- TASK STATEMENT: Swap every occurrence of "Creme pumpe" in these lines for "Cream pump" and write the lines out again with nothing else changed, leaving out the pictures.

BEGIN GIVEN INFORMATION

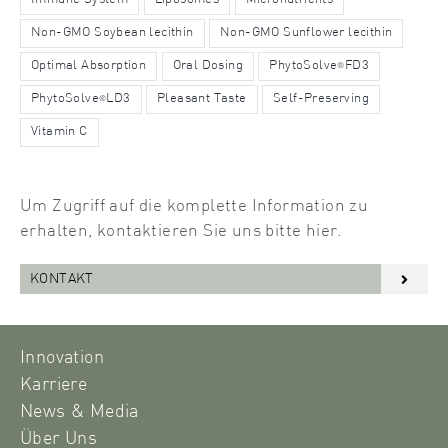
Non-GMO Soybean lecithin
Non-GMO Sunflower lecithin
Optimal Absorption
Oral Dosing
PhytoSolve
FD3
®
PhytoSolve
LD3
Pleasant Taste
Self-Preserving
®
Vitamin C
Um Zugriff auf die komplette Information zu
erhalten, kontaktieren Sie uns bitte hier.
KONTAKT
Innovation
Karriere
News & Media
Über Uns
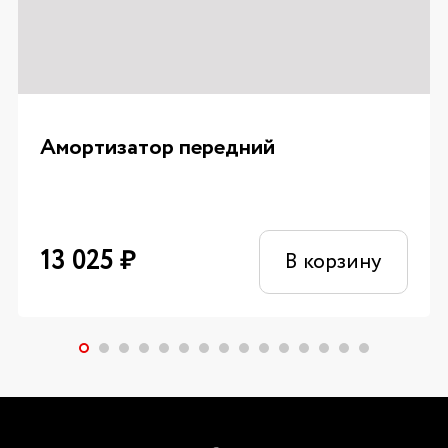
Амортизатор передний
13 025
₽
В корзину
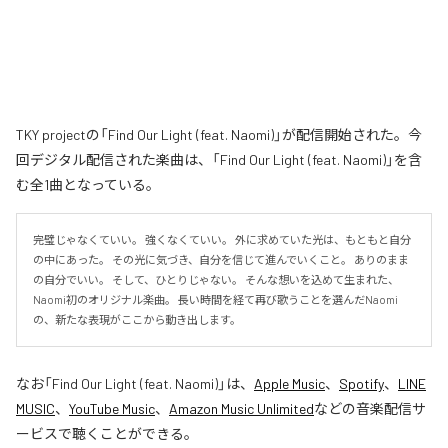
TKY projectの「Find Our Light (feat. Naomi)」が配信開始された。今
回デジタル配信された楽曲は、「Find Our Light (feat. Naomi)」を含
む全1曲となっている。
完璧じゃなくていい。 強くなくていい。 外に求めていた光は、もともと自分
の中にあった。 その光に気づき、自分を信じて進んでいくこと。 ありのまま
の自分でいい。 そして、ひとりじゃない。 そんな想いを込めて生まれた、
Naomi初のオリジナル楽曲。 長い時間を経て再び歌うことを選んだNaomi
の、新たな表現がここから動き出します。
なお「
Find Our Light (feat. Naomi)
」は、
Apple Music
、
Spotify
、
LINE
MUSIC
、
YouTube Music
、
Amazon Music Unlimited
などの音楽配信サ
ービスで聴くことができる。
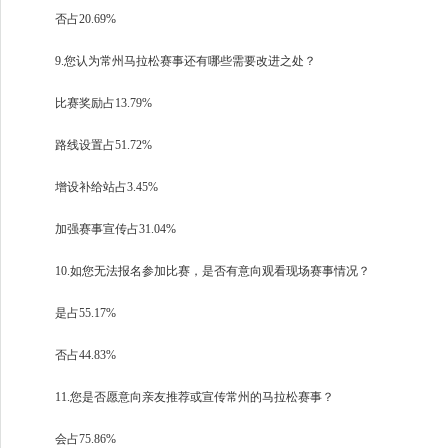
否占20.69%
9.您认为常州马拉松赛事还有哪些需要改进之处？
比赛奖励占13.79%
路线设置占51.72%
增设补给站占3.45%
加强赛事宣传占31.04%
10.如您无法报名参加比赛，是否有意向观看现场赛事情况？
是占55.17%
否占44.83%
11.您是否愿意向亲友推荐或宣传常州的马拉松赛事？
会占75.86%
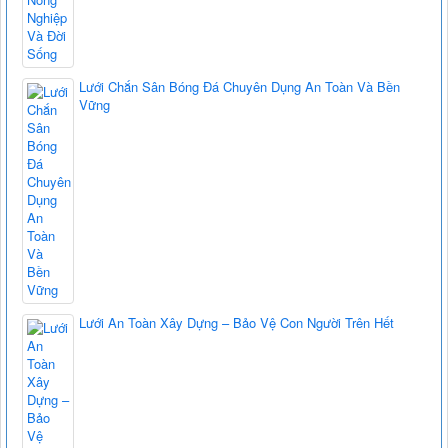
Lưới Chắn Sân Bóng Đá Chuyên Dụng An Toàn Và Bền
Vững
Lưới An Toàn Xây Dựng – Bảo Vệ Con Người Trên Hết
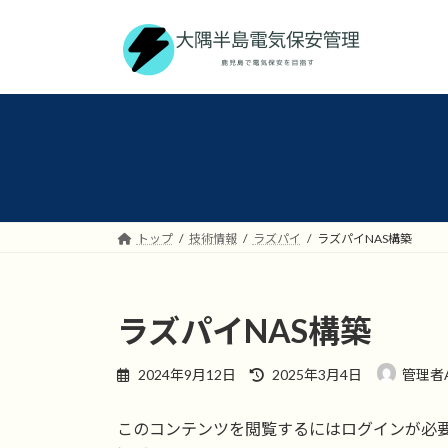
コ
ナ
ン
ビ
テ
ゲ
ン
ー
ツ
シ
へ
ョ
ス
ン
キ
に
ッ
移
プ
動
トップ
技術情報
ラズパイ
ラズパイNAS構築
ラズパイNAS構築
最
2024年9月12日
2025年3月4日
管理者
終
更
このコンテンツを閲覧するにはログインが必
新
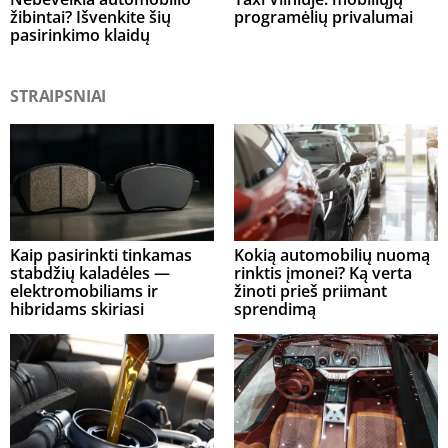
žibintai? Išvenkite šių
programėlių privalumai
pasirinkimo klaidų
STRAIPSNIAI
Kaip pasirinkti tinkamas
Kokią automobilių nuomą
stabdžių kaladėles —
rinktis įmonei? Ką verta
elektromobiliams ir
žinoti prieš priimant
hibridams skiriasi
sprendimą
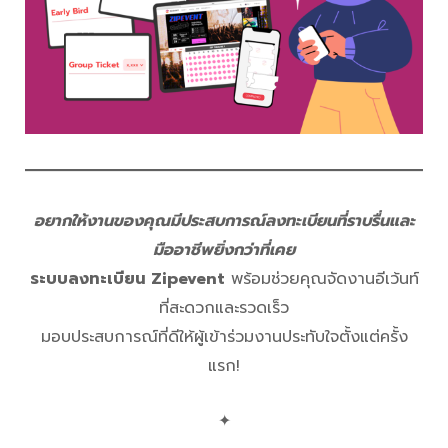
อยากให้งานของคุณมีประสบการณ์ลงทะเบียนที่ราบรื่นและ
มืออาชีพยิ่งกว่าที่เคย
ระบบลงทะเบียน Zipevent
พร้อมช่วยคุณจัดงานอีเว้นท์
ที่สะดวกและรวดเร็ว
มอบประสบการณ์ที่ดีให้ผู้เข้าร่วมงานประทับใจตั้งแต่ครั้ง
แรก!
✦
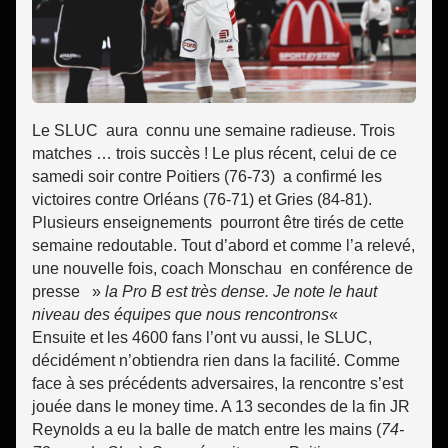
Le SLUC aura connu une semaine radieuse. Trois
matches … trois succès ! Le plus récent, celui de ce
samedi soir contre Poitiers (76-73) a confirmé les
victoires contre Orléans (76-71) et Gries (84-81).
Plusieurs enseignements pourront être tirés de cette
semaine redoutable. Tout d’abord et comme l’a relevé,
une nouvelle fois, coach Monschau en conférence de
presse »
la Pro B est très dense. Je note le haut
niveau des équipes que nous rencontrons
«
Ensuite et les 4600 fans l’ont vu aussi, le SLUC,
décidément n’obtiendra rien dans la facilité. Comme
face à ses précédents adversaires, la rencontre s’est
jouée dans le money time. A 13 secondes de la fin JR
Reynolds a eu la balle de match entre les mains (
74-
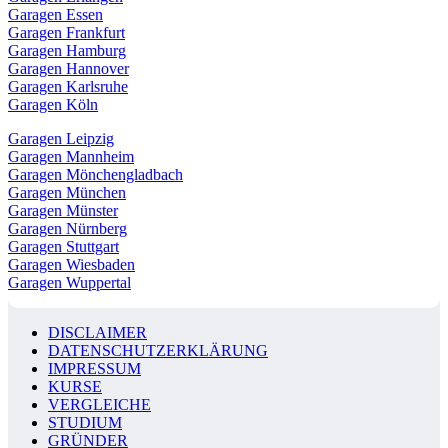
Garagen Essen
Garagen Frankfurt
Garagen Hamburg
Garagen Hannover
Garagen Karlsruhe
Garagen Köln
Garagen Leipzig
Garagen Mannheim
Garagen Mönchengladbach
Garagen München
Garagen Münster
Garagen Nürnberg
Garagen Stuttgart
Garagen Wiesbaden
Garagen Wuppertal
DISCLAIMER
DATENSCHUTZERKLÄRUNG
IMPRESSUM
KURSE
VERGLEICHE
STUDIUM
GRÜNDER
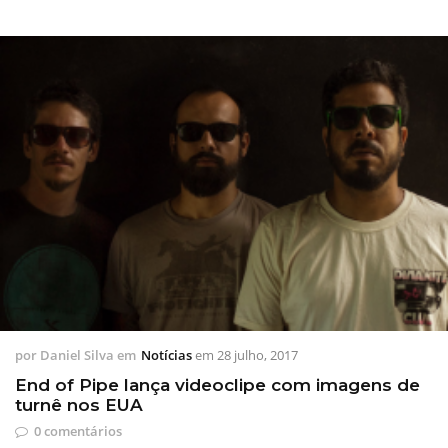
por
Daniel Silva
em
Notícias
em
28 julho, 2017
End of Pipe lança videoclipe com imagens de
turnê nos EUA
0 comentários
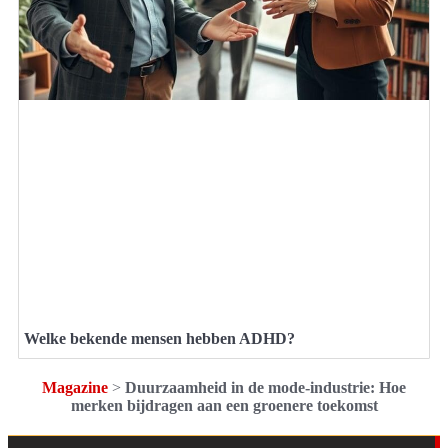
Welke bekende mensen hebben ADHD?
Magazine
>
Duurzaamheid in de mode-industrie: Hoe
merken bijdragen aan een groenere toekomst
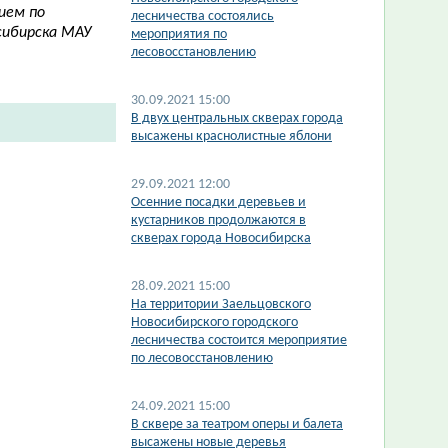
ием по
лесничества состоялись
сибирска МАУ
мероприятия по
лесовосстановлению
30.09.2021 15:00
В двух центральных скверах города
высажены краснолистные яблони
29.09.2021 12:00
​Осенние посадки деревьев и
кустарников продолжаются в
скверах города Новосибирска
28.09.2021 15:00
На территории Заельцовского
Новосибирского городского
лесничества состоится мероприятие
по лесовосстановлению
24.09.2021 15:00
В сквере за театром оперы и балета
высажены новые деревья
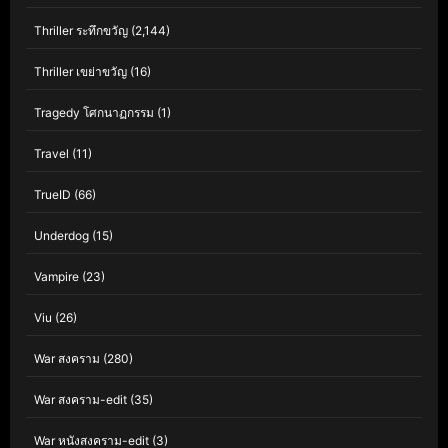
Thriller ระทึกขวัญ
(2,144)
Thriller เขย่าขวัญ
(16)
Tragedy โศกนาฏกรรม
(1)
Travel
(11)
TrueID
(66)
Underdog
(15)
Vampire
(23)
Viu
(26)
War สงคราม
(280)
War สงคราม-edit
(35)
War หนังสงคราม-edit
(3)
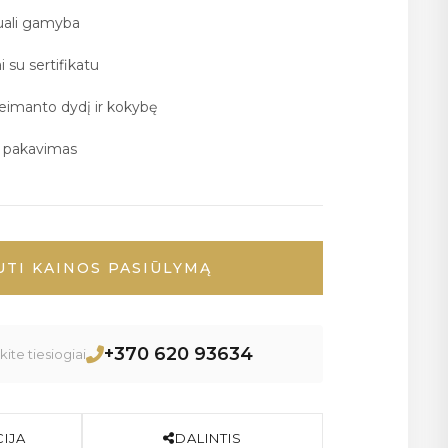
duali gamyba
i su sertifikatu
deimanto dydį ir kokybę
ų pakavimas
UTI KAINOS PASIŪLYMĄ
+370 620 93634
ite tiesiogiai
IJA
DALINTIS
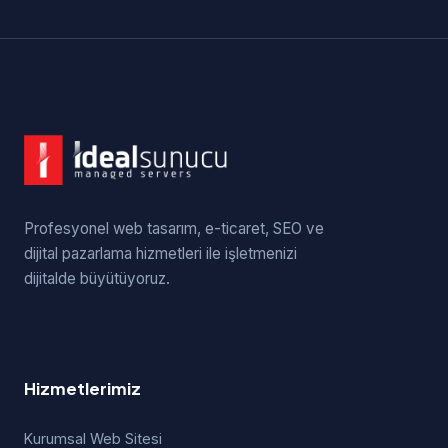
Profesyonel web tasarım, e-ticaret, SEO ve
dijital pazarlama hizmetleri ile işletmenizi
dijitalde büyütüyoruz.
Hizmetlerimiz
Kurumsal Web Sitesi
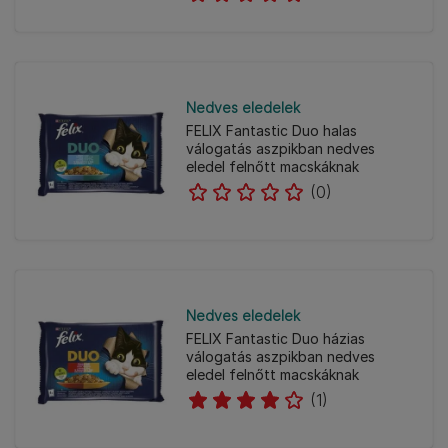
Nedves eledelek
FELIX Fantastic Duo halas
válogatás aszpikban nedves
eledel felnőtt macskáknak
(0)
Nedves eledelek
FELIX Fantastic Duo házias
válogatás aszpikban nedves
eledel felnőtt macskáknak
(1)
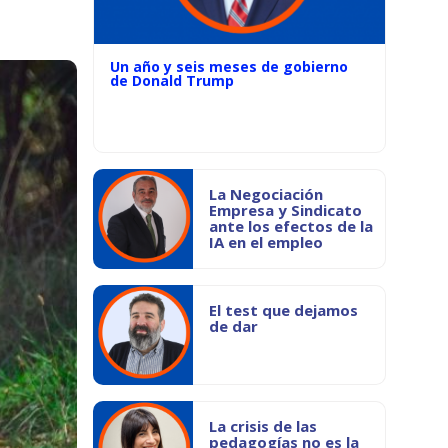
Un año y seis meses de gobierno
de Donald Trump
La Negociación
Empresa y Sindicato
ante los efectos de la
IA en el empleo
El test que dejamos
de dar
La crisis de las
pedagogías no es la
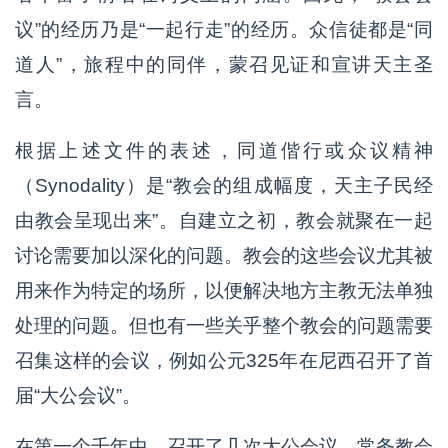
议”的经历乃是“一起行走”的经历。众信徒都是“同
道人”，旅程中的同伴，蒙召见证和宣讲天主圣
言。
根据上述文件的表述，同道偕行或众议精神
（Synodality）是“教会的组成幅度，天主子民经
由教会呈现出来”。自建立之初，教会就聚在一起
讨论需要加以深化的问题。教会的这些会议尤其被
用来作为特定的场所，以便解决地方主教无法单独
处理的问题。但也有一些关乎整个教会的问题需要
召集这样的会议，例如公元325年在尼西召开了首
届“大公会议”。
在第一个千年中，召开了几次大公会议。常务教会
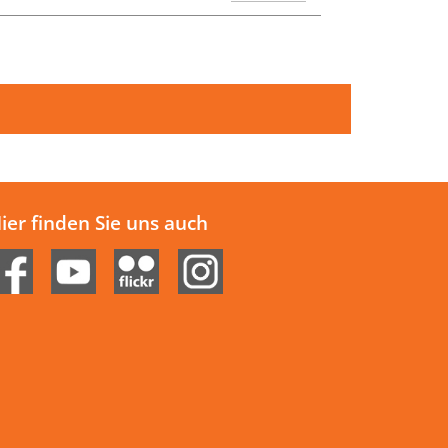
ier finden Sie uns auch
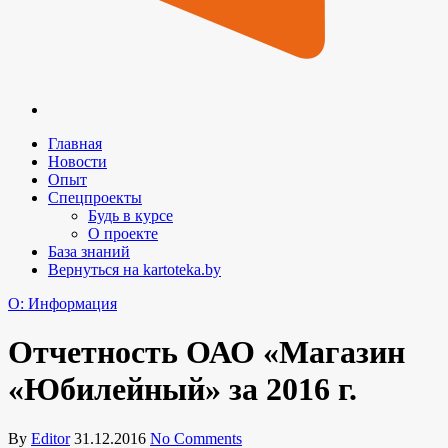
Главная
Новости
Опыт
Спецпроекты
Будь в курсе
О проекте
База знаний
Вернуться на kartoteka.by
O: Информация
Отчетность ОАО «Магазин
«Юбилейный» за 2016 г.
By
Editor
31.12.2016
No Comments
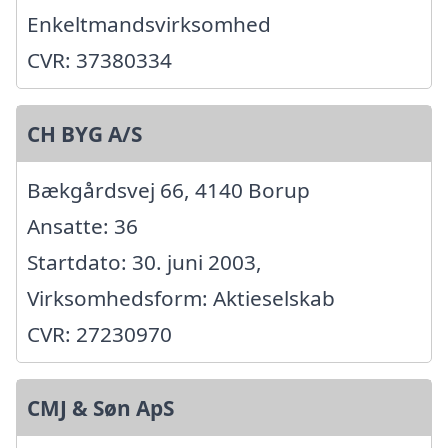
Enkeltmandsvirksomhed
CVR: 37380334
CH BYG A/S
Bækgårdsvej 66, 4140 Borup
Ansatte: 36
Startdato: 30. juni 2003,
Virksomhedsform: Aktieselskab
CVR: 27230970
CMJ & Søn ApS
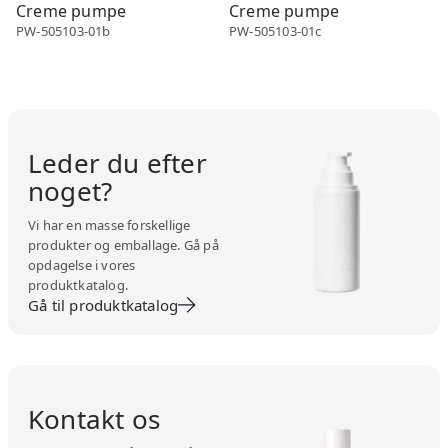
Creme pumpe
Creme pumpe
PW-505103-01b
PW-505103-01c
Leder du efter
noget?
Vi har en masse forskellige
produkter og emballage. Gå på
opdagelse i vores
produktkatalog.
Gå til produktkatalog
Kontakt os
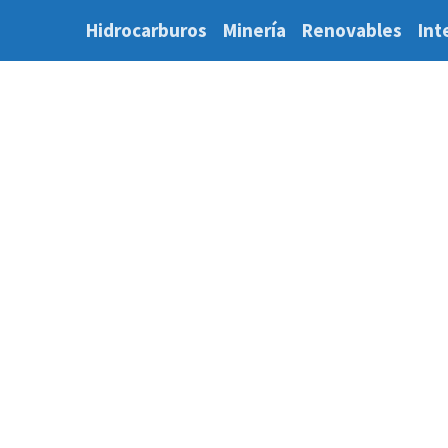
Hidrocarburos
Minería
Renovables
Int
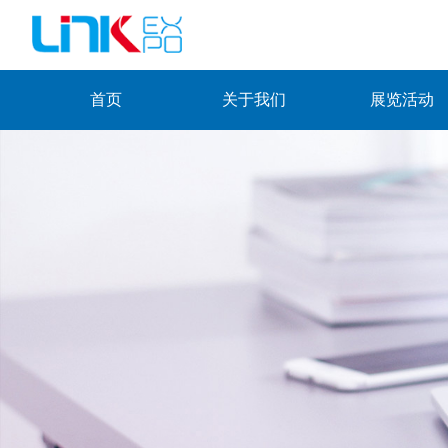
首页
关于我们
展览活动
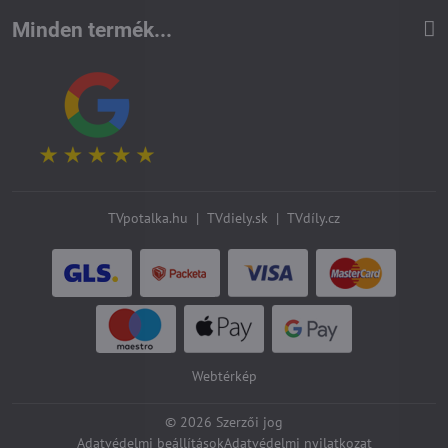
Minden termék...
TVpotalka.hu
|
TVdiely.sk
|
TVdíly.cz
Webtérkép
©
2026
Szerzői jog
Adatvédelmi beállítások
Adatvédelmi nyilatkozat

END GIVEN INFORMATION

- ANSWER SPACE:
Non-GMO Soybean lecithin
Non-GMO Sunflower lecithin
Optimal Absorption
Oral Dosing
PhytoSolve
FD3
®
PhytoSolve
LD3
Pleasant Taste
Self-Preserving
®
Vitamin C
Um Zugriff auf die komplette Information zu
erhalten, kontaktieren Sie uns bitte hier.
KONTAKT
Innovation
Karriere
News & Media
Über Uns
Амортизатор передний
13 025
₽
В корзину
TKY projectの「Find Our Light (feat. Naomi)」が配信開始された。今
回デジタル配信された楽曲は、「Find Our Light (feat. Naomi)」を含
む全1曲となっている。
完璧じゃなくていい。 強くなくていい。 外に求めていた光は、もともと自分
の中にあった。 その光に気づき、自分を信じて進んでいくこと。 ありのまま
の自分でいい。 そして、ひとりじゃない。 そんな想いを込めて生まれた、
Naomi初のオリジナル楽曲。 長い時間を経て再び歌うことを選んだNaomi
の、新たな表現がここから動き出します。
なお「
Find Our Light (feat. Naomi)
」は、
Apple Music
、
Spotify
、
LINE
MUSIC
、
YouTube Music
、
Amazon Music Unlimited
などの音楽配信サ
ービスで聴くことができる。
否占20.69%
9.您认为常州马拉松赛事还有哪些需要改进之处？
比赛奖励占13.79%
路线设置占51.72%
增设补给站占3.45%
加强赛事宣传占31.04%
10.如您无法报名参加比赛，是否有意向观看现场赛事情况？
是占55.17%
否占44.83%
11.您是否愿意向亲友推荐或宣传常州的马拉松赛事？
会占75.86%
Lưới Chắn Sân Bóng Đá Chuyên Dụng An Toàn Và Bền
Vững
Lưới An Toàn Xây Dựng – Bảo Vệ Con Người Trên Hết
コ
ナ
ン
ビ
テ
ゲ
ン
ー
ツ
シ
へ
ョ
ス
ン
キ
に
ッ
移
プ
動
トップ
技術情報
ラズパイ
ラズパイNAS構築
ラズパイNAS構築
最
2024年9月12日
2025年3月4日
管理者
終
更
このコンテンツを閲覧するにはログインが必
新
žibintai? Išvenkite šių
programėlių privalumai
pasirinkimo klaidų
STRAIPSNIAI
Kaip pasirinkti tinkamas
Kokią automobilių nuomą
stabdžių kaladėles —
rinktis įmonei? Ką verta
elektromobiliams ir
žinoti prieš priimant
hibridams skiriasi
sprendimą
อยากให้งานของคุณมีประสบการณ์ลงทะเบียนที่ราบรื่นและ
มืออาชีพยิ่งกว่าที่เคย
ระบบลงทะเบียน Zipevent
พร้อมช่วยคุณจัดงานอีเว้นท์
ที่สะดวกและรวดเร็ว
มอบประสบการณ์ที่ดีให้ผู้เข้าร่วมงานประทับใจตั้งแต่ครั้ง
แรก!
✦
Le SLUC aura connu une semaine radieuse. Trois
matches … trois succès ! Le plus récent, celui de ce
samedi soir contre Poitiers (76-73) a confirmé les
victoires contre Orléans (76-71) et Gries (84-81).
Plusieurs enseignements pourront être tirés de cette
semaine redoutable. Tout d’abord et comme l’a relevé,
une nouvelle fois, coach Monschau en conférence de
presse »
la Pro B est très dense. Je note le haut
niveau des équipes que nous rencontrons
«
Ensuite et les 4600 fans l’ont vu aussi, le SLUC,
décidément n’obtiendra rien dans la facilité. Comme
face à ses précédents adversaires, la rencontre s’est
jouée dans le money time. A 13 secondes de la fin JR
Reynolds a eu la balle de match entre les mains (
74-
Garagen Essen
Garagen Frankfurt
Garagen Hamburg
Garagen Hannover
Garagen Karlsruhe
Garagen Köln
Garagen Leipzig
Garagen Mannheim
Garagen Mönchengladbach
Garagen München
Garagen Münster
Garagen Nürnberg
Garagen Stuttgart
Garagen Wiesbaden
Garagen Wuppertal
DISCLAIMER
DATENSCHUTZERKLÄRUNG
IMPRESSUM
KURSE
VERGLEICHE
STUDIUM
GRÜNDER
por
Daniel Silva
em
Notícias
em
28 julho, 2017
End of Pipe lança videoclipe com imagens de
turnê nos EUA
0 comentários
Welke bekende mensen hebben ADHD?
Magazine
>
Duurzaamheid in de mode-industrie: Hoe
merken bijdragen aan een groenere toekomst
ием по
лесничества состоялись
сибирска МАУ
мероприятия по
лесовосстановлению
30.09.2021 15:00
В двух центральных скверах города
высажены краснолистные яблони
29.09.2021 12:00
​Осенние посадки деревьев и
кустарников продолжаются в
скверах города Новосибирска
28.09.2021 15:00
На территории Заельцовского
Новосибирского городского
лесничества состоится мероприятие
по лесовосстановлению
24.09.2021 15:00
В сквере за театром оперы и балета
высажены новые деревья
Thriller ระทึกขวัญ
(2,144)
Thriller เขย่าขวัญ
(16)
Tragedy โศกนาฏกรรม
(1)
Travel
(11)
TrueID
(66)
Underdog
(15)
Vampire
(23)
Viu
(26)
War สงคราม
(280)
War สงคราม-edit
(35)
War หนังสงคราม-edit
(3)
duali gamyba
i su sertifikatu
deimanto dydį ir kokybę
ų pakavimas
UTI KAINOS PASIŪLYMĄ
+370 620 93634
ite tiesiogiai
IJA
DALINTIS
Profesyonel web tasarım, e-ticaret, SEO ve
dijital pazarlama hizmetleri ile işletmenizi
dijitalde büyütüyoruz.
Hizmetlerimiz
Kurumsal Web Sitesi
Nedves eledelek
FELIX Fantastic Duo halas
válogatás aszpikban nedves
eledel felnőtt macskáknak
(0)
Nedves eledelek
FELIX Fantastic Duo házias
válogatás aszpikban nedves
eledel felnőtt macskáknak
(1)
Un año y seis meses de gobierno
de Donald Trump
La Negociación
Empresa y Sindicato
ante los efectos de la
IA en el empleo
El test que dejamos
de dar
La crisis de las
pedagogías no es la
议”的经历乃是“一起行走”的经历。众信徒都是“同
道人”，旅程中的同伴，蒙召见证和宣讲天主圣
言。
根据上述文件的表述，同道偕行或众议精神
（Synodality）是“教会的组成幅度，天主子民经
由教会呈现出来”。自建立之初，教会就聚在一起
讨论需要加以深化的问题。教会的这些会议尤其被
用来作为特定的场所，以便解决地方主教无法单独
处理的问题。但也有一些关乎整个教会的问题需要
召集这样的会议，例如公元325年在尼西召开了首
届“大公会议”。
在第一个千年中，召开了几次大公会议。常务教会
ier finden Sie uns auch
Главная
Новости
Опыт
Спецпроекты
Будь в курсе
О проекте
База знаний
Вернуться на kartoteka.by
O: Информация
Отчетность ОАО «Магазин
«Юбилейный» за 2016 г.
By
Editor
31.12.2016
No Comments
Enkeltmandsvirksomhed
CVR: 37380334
CH BYG A/S
Bækgårdsvej 66, 4140 Borup
Ansatte: 36
Startdato: 30. juni 2003,
Virksomhedsform: Aktieselskab
CVR: 27230970
CMJ & Søn ApS
Cream pump
Cream pump
PW-505103-01b
PW-505103-01c
Leder du efter
noget?
Vi har en masse forskellige
produkter og emballage. Gå på
opdagelse i vores
produktkatalog.
Gå til produktkatalog
Kontakt os
Hidrocarburos
Minería
Renovables
Int
首页
关于我们
展览活动
Minden termék...
TVpotalka.hu
|
TVdiely.sk
|
TVdíly.cz
Webtérkép
©
2026
Szerzői jog
Adatvédelmi beállítások
Adatvédelmi nyilatkozat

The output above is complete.